Tom Wheeler, the chairman of the Federal Communications Commission, is looking to the future of wireless communications and wonders whether the existing high-band spectrum could work with next-generation 5G services.
To learn the answers to that question, and a myriad of related technical questions, Wheeler is proposing that the FCC undertake an in-depth study to find out if the high-band spectrum can support 5G.
The FCC chairman raised the issue in a Sept. 26 post, "Meeting the Mobile Moment," on the Official FCC Blog, where he called for such a study to be explored.
The recent "record-setting launch of the new iPhone is just the latest reminder that our appetite for new mobile technologies appears to be insatiable," wrote Wheeler. "And this continuous cycle of mobile innovation is not only delighting U.S. consumers, it's a major force in driving economic growth, boosting U.S. competitiveness, and enabling solutions to challenges like education and health care."
With that in mind, he continued, "Seizing the opportunities of mobile innovation is one of the FCC's highest priorities," including opening more spectrum to broadband uses, as well as ensuring more efficient and effective use of the existing spectrum.
"High-speed mobile broadband requires high-speed broadband build-out," he wrote. "However, the regulatory burdens associated with deployments can be expensive and time-consuming. We have to fix that."

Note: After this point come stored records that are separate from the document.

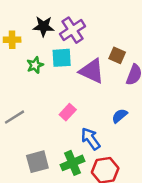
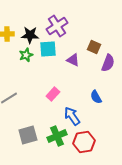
black star: (43, 26) -> (30, 35), moved
purple triangle: (92, 71) -> (73, 60), size x0.6
blue semicircle: (120, 116) -> (96, 97), turned -80

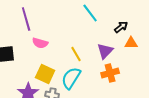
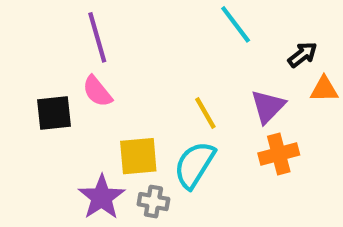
pink semicircle: (40, 43) -> (97, 91), moved, turned 35
yellow square: (45, 74) -> (138, 156), turned -30

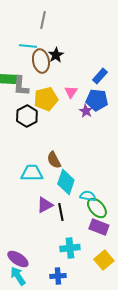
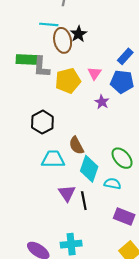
purple star: (86, 111) -> (102, 102), moved
black hexagon: (27, 116) -> (42, 122), moved
purple triangle: (45, 205) -> (67, 193), turned -36
green ellipse: (97, 208) -> (122, 158), moved
cyan cross: (70, 248) -> (71, 244), moved

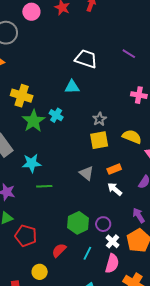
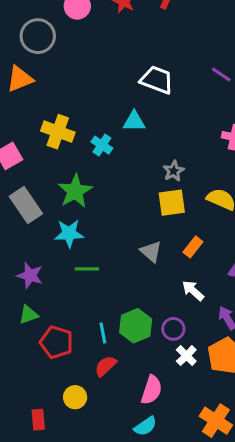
cyan cross: (56, 115) -> (102, 145), moved
green star: (33, 121) -> (75, 191), moved
orange rectangle: (114, 169) -> (193, 247), turned -32
white arrow: (115, 189) -> (193, 291), moved
cyan line: (87, 253) -> (103, 333), moved, turned -40
pink semicircle: (112, 263) -> (152, 390), moved

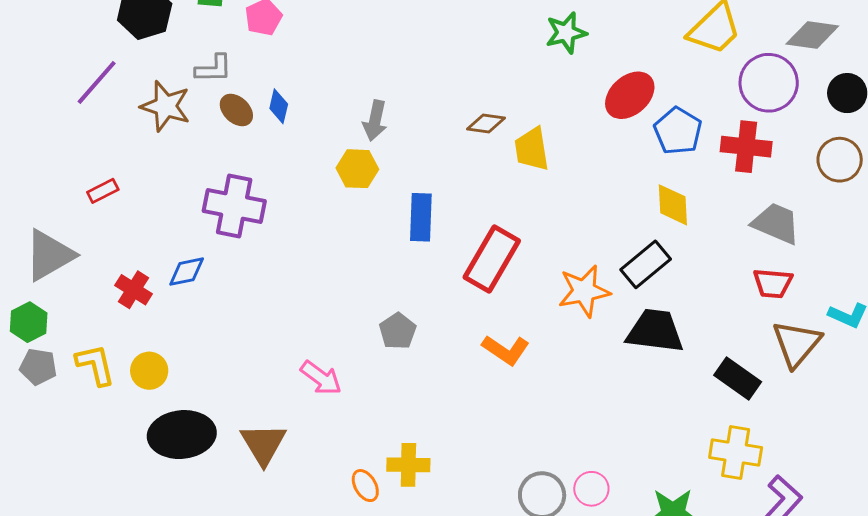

One way to do that, he wrote, is to more deeply explore the existing broadband spectrum "to think creatively about how to make more spectrum available and increase the efficiency of its use."
In the past, mobile wireless services have been targeted at bands below 3GHz due to technological and practical limitations, he wrote. "However, there have been significant developments in antenna and processing technologies that may allow the use of higher frequencies—in this case those above 24 GHz—for mobile applications."
That's where a new study of such possibilities will come in, according to Wheeler.
"Acting on a recommendation of the Commission's Technological Advisory Council, I am circulating to my fellow commissioners a Notice of Inquiry that seeks to broaden the Commission's understanding of the state of the art in technological developments that will enable the use of millimeter wave spectrum above 24 GHz for mobile wireless services," wrote Wheeler. "Early studies show that these new technologies—what some are calling '5G'—can ultimately facilitate a throughput of up to 10 Gigabits/second, a speed that is orders of magnitude greater than that available today. Our effort here is to learn about the technology and ensure a regulatory environment where these technologies can flourish."
Wheeler's proposal for the study is expected to be reviewed by the FCC in the near future.
A spokesman for the agency did not respond to an Oct. 2 inquiry from eWEEK for comment on the matter.